In a 2019 meta-analysis, vitamin D supplementation was found to reduce both BMI and waist circumference in overweight test subjects.
Eggs are also an excellent source of vitamin B12, with .89 micrograms—37% of your DV—in just one.
“Low levels of vitamin B12 are associated with overweight and obesity, whereas vitamin B12 is negatively correlated with body mass index (BMI), meaning higher levels of B12 equates to a lower BMI,” adds Gariglio-Clelland.
Jaramillo notes that eggs are also high in iron, which helps to keep your energy up throughout the day. And if you work out, consider this: 2019 research published in the Journal of Nutrition discovered that iron supplementation improves endurance performance. In other words, the iron that eggs contain could actually fuel you through that grueling run or spin session, thus helping you to burn off more calories.
“Eggs can help balance your blood sugar and insulin levels without negatively impacting your blood cholesterol levels,” says Hoscheit.

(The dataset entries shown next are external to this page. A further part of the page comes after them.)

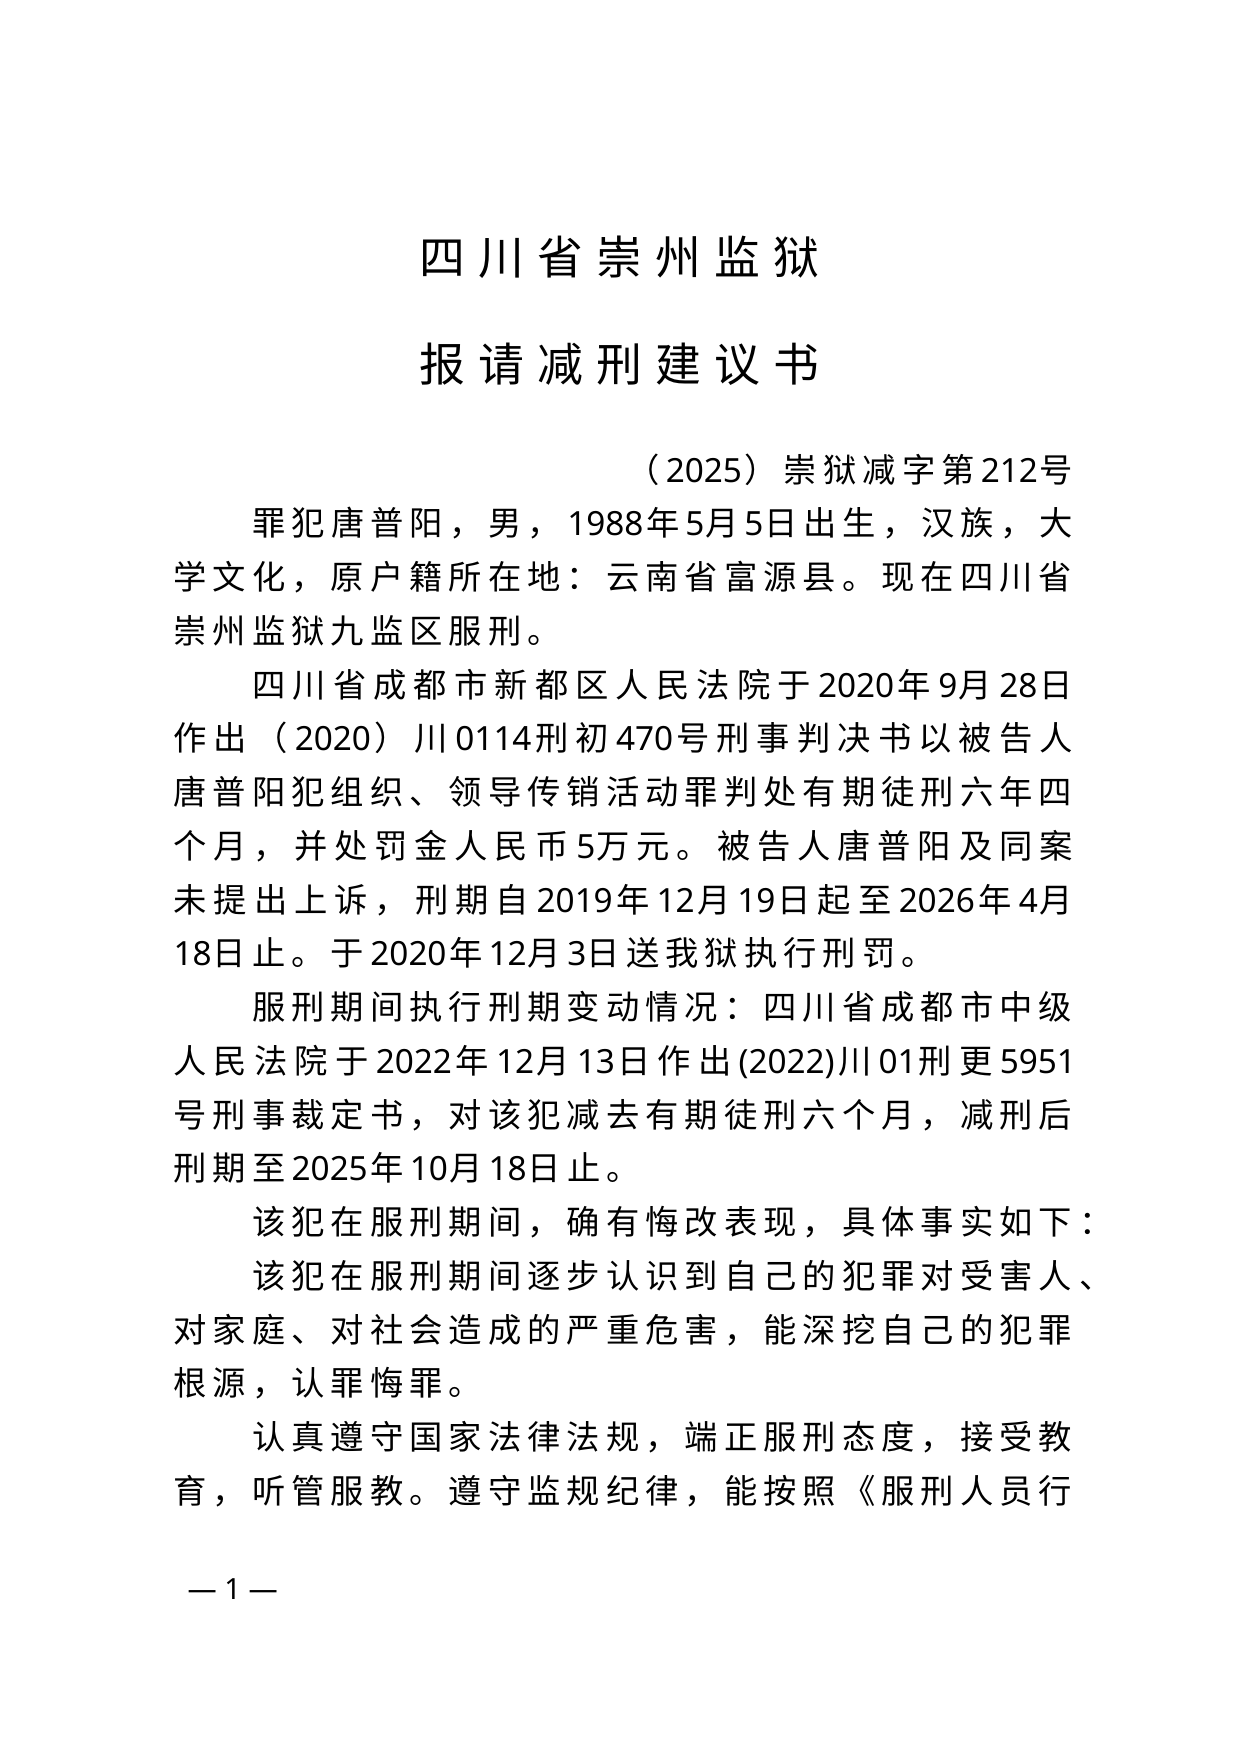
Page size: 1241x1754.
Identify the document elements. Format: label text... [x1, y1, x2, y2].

text 四川省成都市新都区人民法院于2020年9月28日作出（2020）川0114刑初470号刑事判决书以被告人唐普阳犯组织、领导传销活动罪判处有期徒刑六年四个月，并处罚金人民币5万元。被告人唐普阳及同案未提出上诉，刑期自2019年12月19日起至2026年4月18日止。于2020年12月3日送我狱执行刑罚。 [173, 656, 1079, 978]
text 该犯在服刑期间，确有悔改表现，具体事实如下： [173, 1193, 1079, 1247]
text 四川省崇州监狱 [173, 201, 1079, 308]
text 罪犯唐普阳，男，1988年5月5日出生，汉族，大学文化，原户籍所在地：云南省富源县。现在四川省崇州监狱九监区服刑。 [173, 494, 1079, 656]
text 服刑期间执行刑期变动情况：四川省成都市中级人民法院于2022年12月13日作出(2022)川01刑更5951号刑事裁定书，对该犯减去有期徒刑六个月，减刑后刑期至2025年10月18日止。 [173, 978, 1079, 1193]
text 该犯在服刑期间逐步认识到自己的犯罪对受害人、对家庭、对社会造成的严重危害，能深挖自己的犯罪根源，认罪悔罪。 [173, 1247, 1079, 1408]
text 报请减刑建议书 [173, 308, 1079, 416]
text 认真遵守国家法律法规，端正服刑态度，接受教育，听管服教。遵守监规纪律，能按照《服刑人员行为规范》和《二十条严禁行为规定》约束自己的言行。 [173, 1408, 1079, 1516]
text （2025）崇狱减字第212号 [173, 441, 1079, 494]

A 2019 study revealed that eating a low-carb and high-fat meal first thing in the morning (like an omelet) can help you to prevent large blood sugar spikes—which are super common after a high-carb breakfast (like a muffin, or cereal with fruit). Eating this type of breakfast can also improve your glycemic control throughout the day, which is especially important for those with diabetes.
“Keeping your blood sugar levels steady means your energy levels stay stable, and you’re less likely to reach for a mid-afternoon sugary snack to get you through the day,” adds Hoscheit. “Being less dependent on empty calories for energy means fewer calories taken in overall and, hopefully, weight loss.”